Mendoza Manuel, Contreras-Cristán Alberto, Gutiérrez-Peña Eduardo
Departamento de Estadística, Instituto Tecnológico Autónomo de México, Río Hondo 1, Ciudad de México 01080, Mexico.
Departamento de Probabilidad y Estadística, Instituto de Investigaciones en Matemáticas Aplicadas y en Sistemas, Universidad Nacional Autónoma de México, Apartado Postal 20-126, Ciudad de México 01000, Mexico.
Entropy (Basel). 2021 Mar 8;23(3):318. doi: 10.3390/e23030318.
Statistical methods to produce inferences based on samples from finite populations have been available for at least 70 years. Topics such as and have become part of the mainstream of the statistical methodology. A wide variety of sampling schemes as well as estimators are now part of the statistical folklore. On the other hand, while the Bayesian approach is now a well-established paradigm with implications in almost every field of the statistical arena, there does not seem to exist a conventional procedure-able to deal with both continuous and discrete variables-that can be used as a kind of default for Bayesian survey sampling, even in the simple random sampling case. In this paper, the Bayesian analysis of samples from finite populations is discussed, its relationship with the notion of superpopulation is reviewed, and a nonparametric approach is proposed. Our proposal can produce inferences for population quantiles and similar quantities of interest in the same way as for population means and totals. Moreover, it can provide results relatively quickly, which may prove crucial in certain contexts such as the analysis of quick counts in electoral settings.
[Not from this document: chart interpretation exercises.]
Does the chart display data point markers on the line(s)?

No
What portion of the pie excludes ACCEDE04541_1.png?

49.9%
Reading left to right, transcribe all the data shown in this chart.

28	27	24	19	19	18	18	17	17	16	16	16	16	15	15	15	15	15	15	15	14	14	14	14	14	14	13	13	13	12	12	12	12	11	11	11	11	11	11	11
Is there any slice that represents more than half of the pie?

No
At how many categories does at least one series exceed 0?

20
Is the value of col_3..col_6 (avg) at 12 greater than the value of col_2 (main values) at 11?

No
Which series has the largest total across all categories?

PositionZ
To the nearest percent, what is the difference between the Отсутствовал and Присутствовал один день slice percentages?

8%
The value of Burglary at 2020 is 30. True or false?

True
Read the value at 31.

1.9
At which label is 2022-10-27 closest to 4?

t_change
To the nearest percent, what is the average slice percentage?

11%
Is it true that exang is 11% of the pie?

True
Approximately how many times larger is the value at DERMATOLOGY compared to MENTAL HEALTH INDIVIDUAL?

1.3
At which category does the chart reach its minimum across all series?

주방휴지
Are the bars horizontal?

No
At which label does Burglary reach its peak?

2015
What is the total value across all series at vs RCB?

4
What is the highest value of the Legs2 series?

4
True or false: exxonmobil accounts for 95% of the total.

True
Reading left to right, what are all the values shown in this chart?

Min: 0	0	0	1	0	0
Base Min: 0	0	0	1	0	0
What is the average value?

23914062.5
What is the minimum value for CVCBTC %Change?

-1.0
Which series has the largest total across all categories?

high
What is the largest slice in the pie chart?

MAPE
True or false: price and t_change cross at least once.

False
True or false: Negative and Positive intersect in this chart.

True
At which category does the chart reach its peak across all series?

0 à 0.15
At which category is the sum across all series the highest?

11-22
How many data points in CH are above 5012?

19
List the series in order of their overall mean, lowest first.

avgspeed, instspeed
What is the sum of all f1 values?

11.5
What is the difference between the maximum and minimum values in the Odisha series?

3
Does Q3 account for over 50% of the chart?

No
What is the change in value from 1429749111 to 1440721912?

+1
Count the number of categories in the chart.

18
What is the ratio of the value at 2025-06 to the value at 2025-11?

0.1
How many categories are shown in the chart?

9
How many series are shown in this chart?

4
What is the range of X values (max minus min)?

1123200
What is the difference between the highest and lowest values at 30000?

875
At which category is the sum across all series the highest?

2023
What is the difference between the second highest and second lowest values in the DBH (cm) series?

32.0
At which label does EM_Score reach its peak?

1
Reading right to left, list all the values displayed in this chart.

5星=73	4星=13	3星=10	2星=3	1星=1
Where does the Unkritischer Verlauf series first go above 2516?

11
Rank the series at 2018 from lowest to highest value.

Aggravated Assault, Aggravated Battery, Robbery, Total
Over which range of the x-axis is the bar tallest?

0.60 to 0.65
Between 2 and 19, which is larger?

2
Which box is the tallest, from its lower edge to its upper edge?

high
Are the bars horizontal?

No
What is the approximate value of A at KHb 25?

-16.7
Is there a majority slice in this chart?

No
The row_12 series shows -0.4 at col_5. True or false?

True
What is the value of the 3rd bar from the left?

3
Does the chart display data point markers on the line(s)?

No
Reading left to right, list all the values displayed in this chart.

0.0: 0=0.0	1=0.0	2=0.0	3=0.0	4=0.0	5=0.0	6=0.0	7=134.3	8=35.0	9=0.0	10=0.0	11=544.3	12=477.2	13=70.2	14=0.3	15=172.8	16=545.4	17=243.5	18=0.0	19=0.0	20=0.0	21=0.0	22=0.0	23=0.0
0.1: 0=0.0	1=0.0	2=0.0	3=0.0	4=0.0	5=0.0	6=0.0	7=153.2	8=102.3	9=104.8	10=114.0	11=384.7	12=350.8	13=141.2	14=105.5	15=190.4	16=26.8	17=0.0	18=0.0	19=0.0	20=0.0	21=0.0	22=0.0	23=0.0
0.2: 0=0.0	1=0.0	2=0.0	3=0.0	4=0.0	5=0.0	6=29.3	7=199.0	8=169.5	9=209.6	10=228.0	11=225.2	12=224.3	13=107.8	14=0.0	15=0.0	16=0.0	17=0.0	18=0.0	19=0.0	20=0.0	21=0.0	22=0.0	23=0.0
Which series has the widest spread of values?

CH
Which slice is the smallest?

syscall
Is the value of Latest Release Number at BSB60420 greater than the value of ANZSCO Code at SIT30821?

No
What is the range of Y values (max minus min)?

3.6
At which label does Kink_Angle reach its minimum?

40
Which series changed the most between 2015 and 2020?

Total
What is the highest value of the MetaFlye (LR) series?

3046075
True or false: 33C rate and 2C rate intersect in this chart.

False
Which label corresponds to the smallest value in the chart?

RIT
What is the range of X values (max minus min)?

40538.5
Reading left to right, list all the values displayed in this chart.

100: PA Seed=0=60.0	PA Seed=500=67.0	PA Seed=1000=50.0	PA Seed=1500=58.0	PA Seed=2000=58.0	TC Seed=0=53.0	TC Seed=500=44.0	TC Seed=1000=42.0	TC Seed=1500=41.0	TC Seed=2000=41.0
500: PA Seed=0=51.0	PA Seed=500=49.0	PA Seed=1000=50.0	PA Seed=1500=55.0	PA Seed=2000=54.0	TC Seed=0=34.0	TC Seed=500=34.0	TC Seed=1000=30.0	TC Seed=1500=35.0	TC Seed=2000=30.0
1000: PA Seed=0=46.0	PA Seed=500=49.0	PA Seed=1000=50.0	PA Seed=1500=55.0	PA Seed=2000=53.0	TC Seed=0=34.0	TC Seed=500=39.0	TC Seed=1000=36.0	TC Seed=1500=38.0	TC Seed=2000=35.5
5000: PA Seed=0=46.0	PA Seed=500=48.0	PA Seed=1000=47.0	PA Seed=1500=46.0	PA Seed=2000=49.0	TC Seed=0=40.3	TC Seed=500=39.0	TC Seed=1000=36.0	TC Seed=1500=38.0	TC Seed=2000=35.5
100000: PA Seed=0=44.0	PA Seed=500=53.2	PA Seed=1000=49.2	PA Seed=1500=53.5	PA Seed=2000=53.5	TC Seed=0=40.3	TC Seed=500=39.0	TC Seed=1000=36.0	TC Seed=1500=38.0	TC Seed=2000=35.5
基于有限总体样本进行推断的统计方法至少已经存在70年了。诸如[此处原文缺失相关内容]等主题已成为统计方法主流的一部分。现在,各种各样的抽样方案以及估计量已成为统计常识的一部分。另一方面,虽然贝叶斯方法现在是一个成熟的范式,几乎在统计领域的每个领域都有影响,但似乎不存在一种常规程序——能够处理连续和离散变量——可以用作贝叶斯调查抽样的一种默认方法,即使在简单随机抽样的情况下也是如此。在本文中,讨论了来自有限总体样本的贝叶斯分析,回顾了它与超总体概念的关系,并提出了一种非参数方法。我们的提议能够以与总体均值和总量相同的方式对总体分位数和类似的感兴趣量进行推断。此外,它可以相对快速地提供结果,这在某些情况下可能至关重要,例如选举环境中的快速计票分析。